BEGIN GIVEN ENTRIES

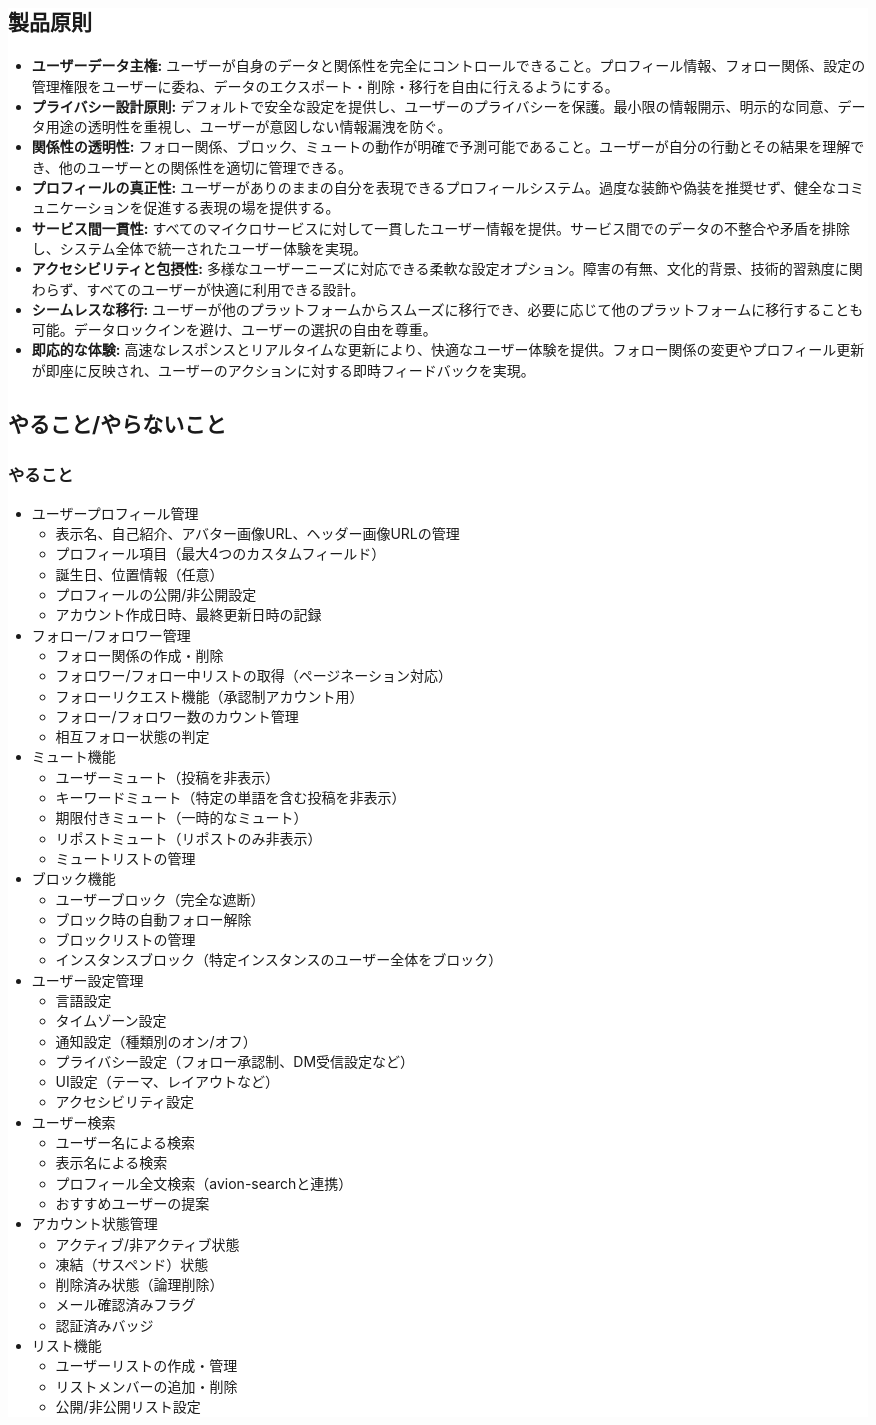 ## 製品原則

*   **ユーザーデータ主権:** ユーザーが自身のデータと関係性を完全にコントロールできること。プロフィール情報、フォロー関係、設定の管理権限をユーザーに委ね、データのエクスポート・削除・移行を自由に行えるようにする。
*   **プライバシー設計原則:** デフォルトで安全な設定を提供し、ユーザーのプライバシーを保護。最小限の情報開示、明示的な同意、データ用途の透明性を重視し、ユーザーが意図しない情報漏洩を防ぐ。
*   **関係性の透明性:** フォロー関係、ブロック、ミュートの動作が明確で予測可能であること。ユーザーが自分の行動とその結果を理解でき、他のユーザーとの関係性を適切に管理できる。
*   **プロフィールの真正性:** ユーザーがありのままの自分を表現できるプロフィールシステム。過度な装飾や偽装を推奨せず、健全なコミュニケーションを促進する表現の場を提供する。
*   **サービス間一貫性:** すべてのマイクロサービスに対して一貫したユーザー情報を提供。サービス間でのデータの不整合や矛盾を排除し、システム全体で統一されたユーザー体験を実現。
*   **アクセシビリティと包摂性:** 多様なユーザーニーズに対応できる柔軟な設定オプション。障害の有無、文化的背景、技術的習熟度に関わらず、すべてのユーザーが快適に利用できる設計。
*   **シームレスな移行:** ユーザーが他のプラットフォームからスムーズに移行でき、必要に応じて他のプラットフォームに移行することも可能。データロックインを避け、ユーザーの選択の自由を尊重。
*   **即応的な体験:** 高速なレスポンスとリアルタイムな更新により、快適なユーザー体験を提供。フォロー関係の変更やプロフィール更新が即座に反映され、ユーザーのアクションに対する即時フィードバックを実現。

## やること/やらないこと

### やること

*   ユーザープロフィール管理
    - 表示名、自己紹介、アバター画像URL、ヘッダー画像URLの管理
    - プロフィール項目（最大4つのカスタムフィールド）
    - 誕生日、位置情報（任意）
    - プロフィールの公開/非公開設定
    - アカウント作成日時、最終更新日時の記録
*   フォロー/フォロワー管理
    - フォロー関係の作成・削除
    - フォロワー/フォロー中リストの取得（ページネーション対応）
    - フォローリクエスト機能（承認制アカウント用）
    - フォロー/フォロワー数のカウント管理
    - 相互フォロー状態の判定
*   ミュート機能
    - ユーザーミュート（投稿を非表示）
    - キーワードミュート（特定の単語を含む投稿を非表示）
    - 期限付きミュート（一時的なミュート）
    - リポストミュート（リポストのみ非表示）
    - ミュートリストの管理
*   ブロック機能
    - ユーザーブロック（完全な遮断）
    - ブロック時の自動フォロー解除
    - ブロックリストの管理
    - インスタンスブロック（特定インスタンスのユーザー全体をブロック）
*   ユーザー設定管理
    - 言語設定
    - タイムゾーン設定
    - 通知設定（種類別のオン/オフ）
    - プライバシー設定（フォロー承認制、DM受信設定など）
    - UI設定（テーマ、レイアウトなど）
    - アクセシビリティ設定
*   ユーザー検索
    - ユーザー名による検索
    - 表示名による検索
    - プロフィール全文検索（avion-searchと連携）
    - おすすめユーザーの提案
*   アカウント状態管理
    - アクティブ/非アクティブ状態
    - 凍結（サスペンド）状態
    - 削除済み状態（論理削除）
    - メール確認済みフラグ
    - 認証済みバッジ
*   リスト機能
    - ユーザーリストの作成・管理
    - リストメンバーの追加・削除
    - 公開/非公開リスト設定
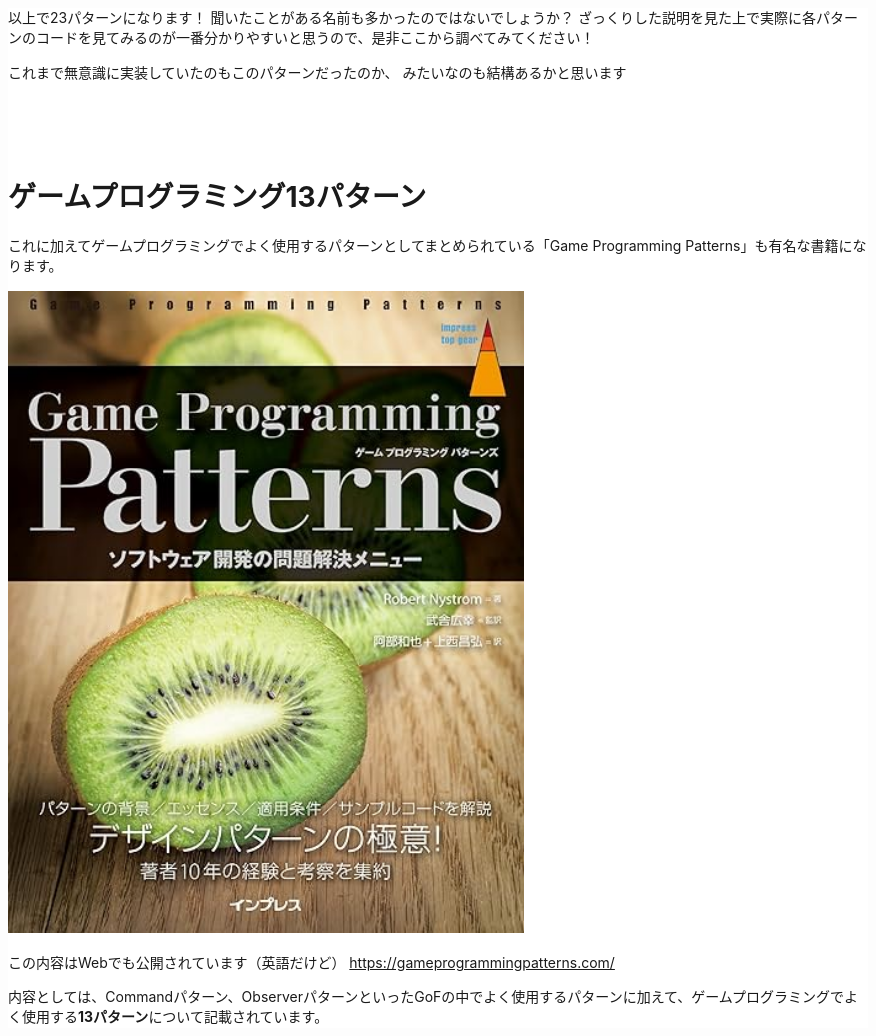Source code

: 


以上で23パターンになります！
聞いたことがある名前も多かったのではないでしょうか？
ざっくりした説明を見た上で実際に各パターンのコードを見てみるのが一番分かりやすいと思うので、是非ここから調べてみてください！


これまで無意識に実装していたのもこのパターンだったのか、
みたいなのも結構あるかと思います


<br>

<br>


# ゲームプログラミング13パターン

これに加えてゲームプログラミングでよく使用するパターンとしてまとめられている「Game Programming Patterns」も有名な書籍になります。

<img src="images/1/2.jpg" width="60%" alt="" title="">

<br>

この内容はWebでも公開されています（英語だけど）
https://gameprogrammingpatterns.com/


内容としては、Commandパターン、ObserverパターンといったGoFの中でよく使用するパターンに加えて、ゲームプログラミングでよく使用する<b>13パターン</b>について記載されています。
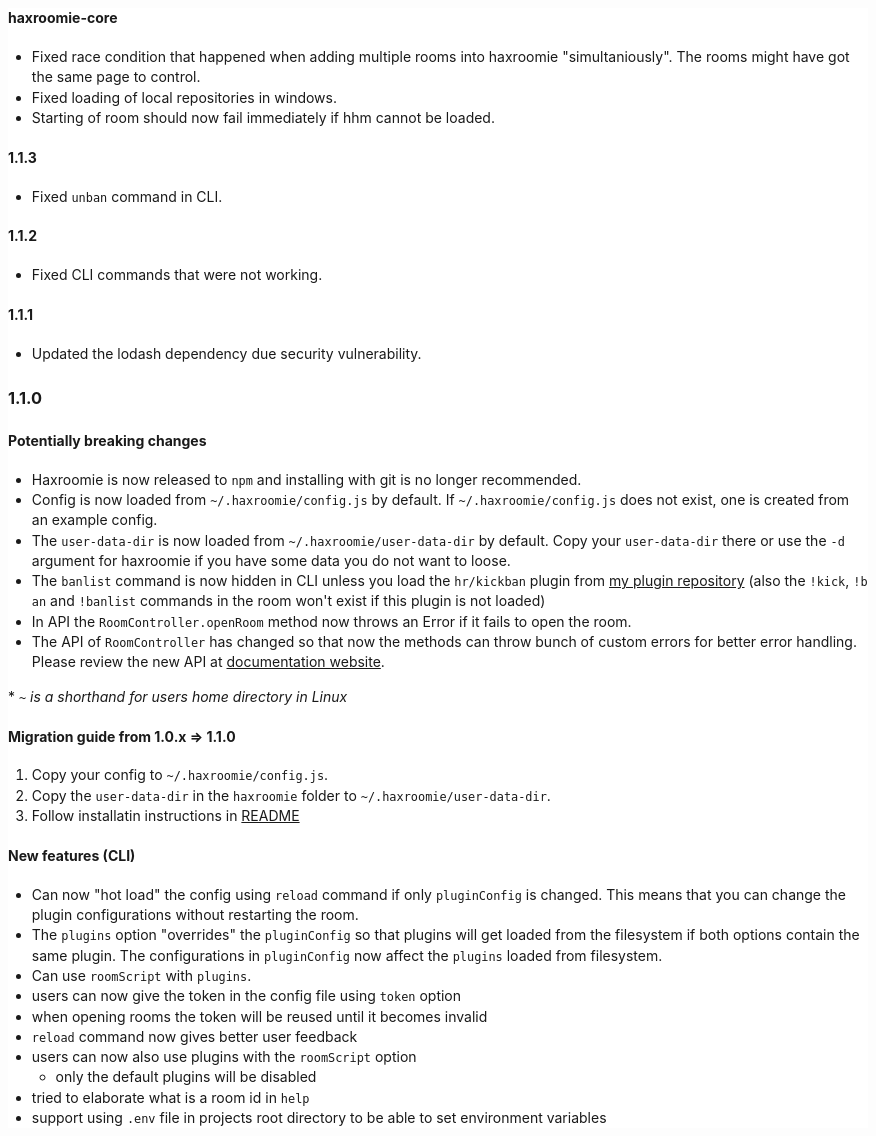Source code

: #### haxroomie-core

- Fixed race condition that happened when adding multiple rooms into haxroomie
  "simultaniously". The rooms might have got the same page to control.
- Fixed loading of local repositories in windows.
- Starting of room should now fail immediately if hhm cannot be loaded.

#### 1.1.3

- Fixed `unban` command in CLI.

#### 1.1.2

- Fixed CLI commands that were not working.

#### 1.1.1

- Updated the lodash dependency due security vulnerability.

### 1.1.0

#### Potentially breaking changes

- Haxroomie is now released to `npm` and installing with git is no longer recommended.
- Config is now loaded from `~/.haxroomie/config.js` by default. If `~/.haxroomie/config.js` does not exist, one is created from an example config.
- The `user-data-dir` is now loaded from `~/.haxroomie/user-data-dir` by default. Copy your `user-data-dir` there or use the `-d` argument for haxroomie if you have some data you do not want to loose.
- The `banlist` command is now hidden in CLI unless you load the `hr/kickban` plugin from [my plugin repository](https://github.com/morko/hhm-sala-plugins) (also the `!kick`, `!ban` and `!banlist` commands in the room won't exist if this plugin is not loaded)
- In API the `RoomController.openRoom` method now throws an Error if it fails to open the room.
- The API of `RoomController` has changed so that now the methods can throw bunch of custom errors for better error handling. Please review the new API at [documentation website](https://morko.github.io/haxroomie/RoomController.html).

\* _`~` is a shorthand for users home directory in Linux_

#### Migration guide from 1.0.x => 1.1.0

1. Copy your config to `~/.haxroomie/config.js`.
2. Copy the `user-data-dir` in the `haxroomie` folder to `~/.haxroomie/user-data-dir`.
3. Follow installatin instructions in [README](https://github.com/morko/haxroomie#installation)

#### New features (CLI)

- Can now "hot load" the config using `reload` command if only `pluginConfig` is changed. This means that you can change the plugin configurations without restarting the room.
- The `plugins` option "overrides" the `pluginConfig` so that plugins will get loaded from the filesystem if both options contain the same plugin. The configurations in `pluginConfig` now affect the `plugins` loaded from filesystem.
- Can use `roomScript` with `plugins`.
- users can now give the token in the config file using `token` option
- when opening rooms the token will be reused until it becomes invalid
- `reload` command now gives better user feedback
- users can now also use plugins with the `roomScript` option
  - only the default plugins will be disabled
- tried to elaborate what is a room id in `help`
- support using `.env` file in projects root directory to be able to set environment variables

END GIVEN ENTRIES

- TASK INSTRUCTIONS -
From the items above, arrange the lines between the line holding "1. Copy your" and the line holding "#### New features (CLI)", inclusive, as a numbered list, leaving out blank lines.

- SOLUTION TO THE PROBLEM -
1. 1. Copy your config to `~/.haxroomie/config.js`.
2. 2. Copy the `user-data-dir` in the `haxroomie` folder to `~/.haxroomie/user-data-dir`.
3. 3. Follow installatin instructions in [README](https://github.com/morko/haxroomie#installation)
4. #### New features (CLI)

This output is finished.